Personal information
- Full name: Petronella Theodora Maria Bontje
- Born: 11 June 1958 (age 68) Hilversum, North Holland

Medal record
Equestrian
Representing the Netherlands
Olympic Games
| Silver medal – second place | 1992 Barcelona | Team dressage |
| Silver medal – second place | 2000 Sydney | Team dressage |
World Championships
| Silver medal – second place | 1994 The Hague | Team dressage |
| Silver medal – second place | 1998 Rome | Team dressage |
European Championships
| Silver medal – second place | 1995 Mondorf | Team dressage |
| Silver medal – second place | 1997 Verden | Team dressage |
| Silver medal – second place | 1999 Arnhem | Team dressage |
| Silver medal – second place | 2001 Verden | Team dressage |
| Bronze medal – third place | 1991 Donaueschingen | Team dressage |

= Ellen Bontje =

Dutch equestrian (born 1958)

Petronella Theodora Maria "Ellen" Bontje (born 11 June 1958 in Hilversum, North Holland) is an equestrian from The Netherlands, who won the silver medal in the Team Dressage Event at the 2000 Olympic Games in Sydney, Australia. She did so alongside Anky van Grunsven, Coby van Baalen, and Arjen Teeuwissen. In the individual competition Bontje finished in sixth position.

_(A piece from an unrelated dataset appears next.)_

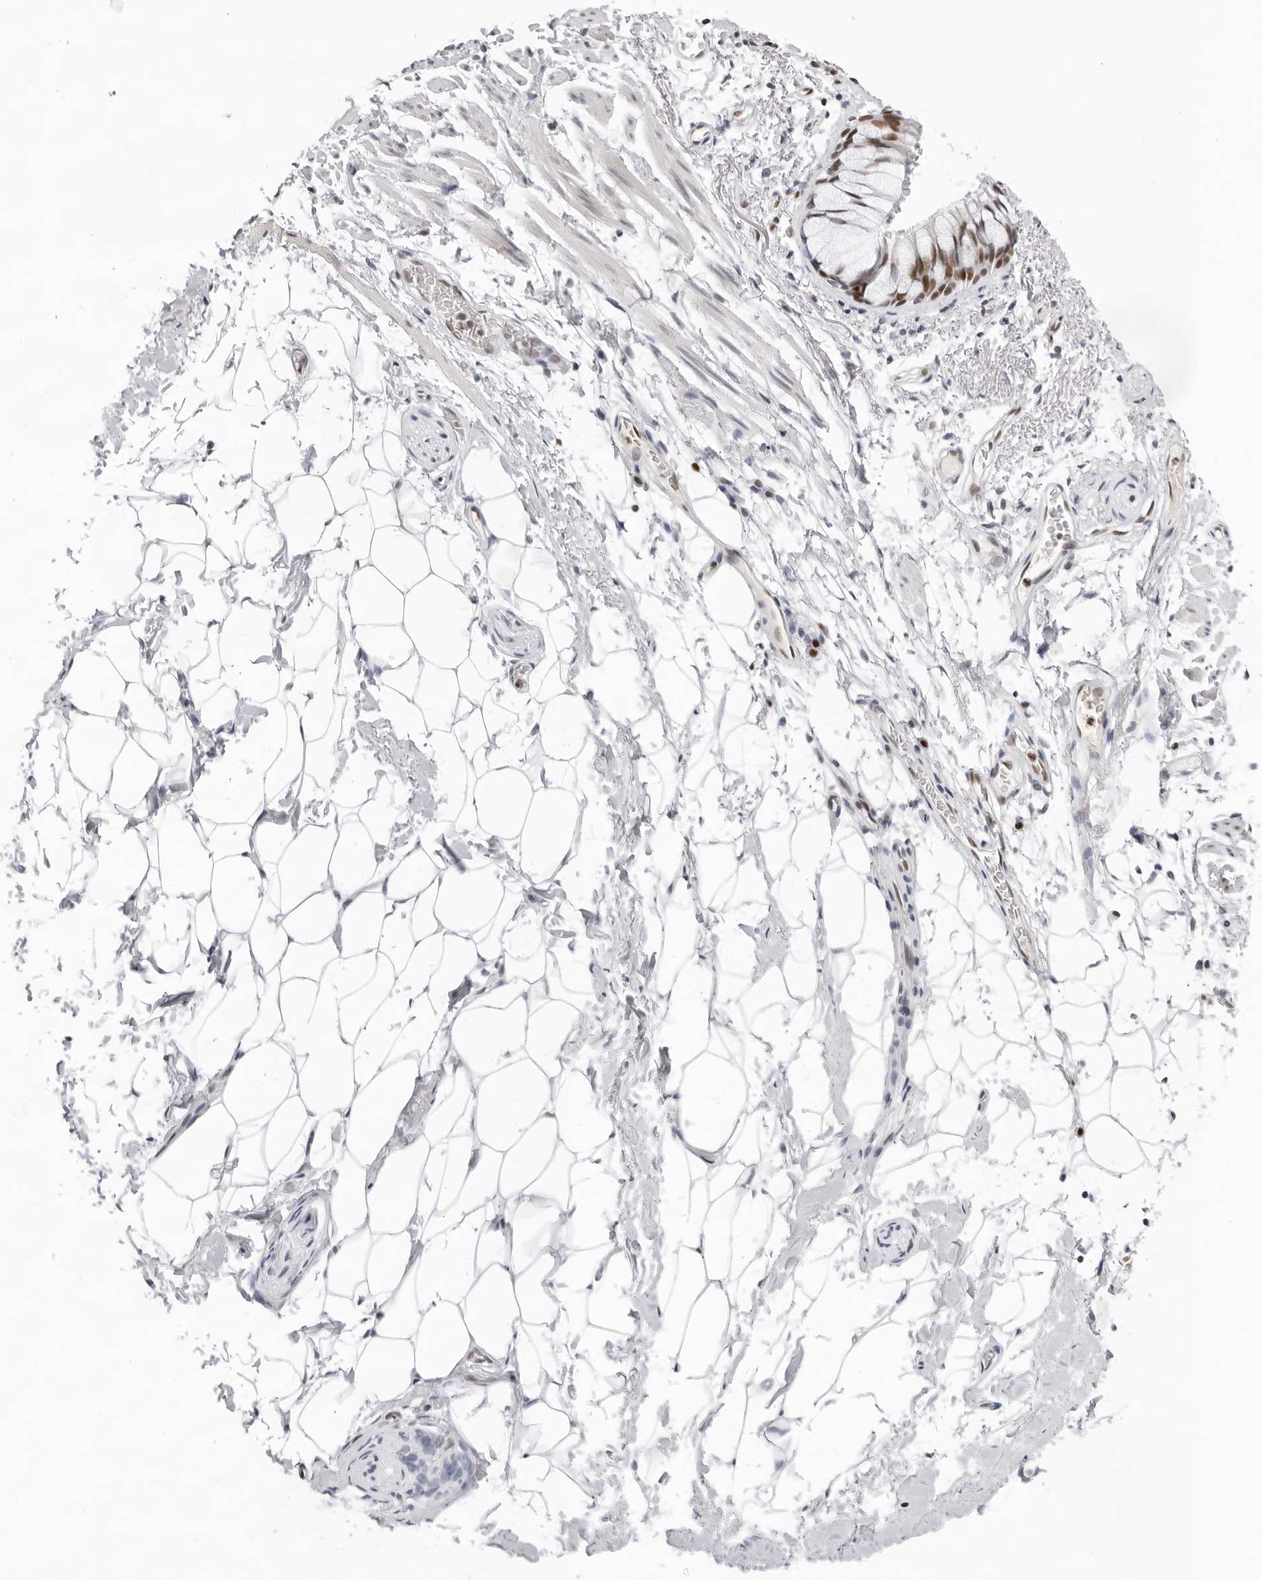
{"staining": {"intensity": "negative", "quantity": "none", "location": "none"}, "tissue": "adipose tissue", "cell_type": "Adipocytes", "image_type": "normal", "snomed": [{"axis": "morphology", "description": "Normal tissue, NOS"}, {"axis": "topography", "description": "Cartilage tissue"}, {"axis": "topography", "description": "Bronchus"}], "caption": "Photomicrograph shows no significant protein expression in adipocytes of benign adipose tissue. Brightfield microscopy of immunohistochemistry (IHC) stained with DAB (brown) and hematoxylin (blue), captured at high magnification.", "gene": "OGG1", "patient": {"sex": "female", "age": 73}}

Eight years earlier, at the 1992 Olympic Games in Barcelona, Spain, Bontje was also a member of the Dutch team that won the silver medal in the Team Dressage Competition. She competed in three Summer Games for her native country, starting at the
1988 Olympics in Seoul, South Korea.

She has won eight silver medals and one bronze medal in team dressage at various championships.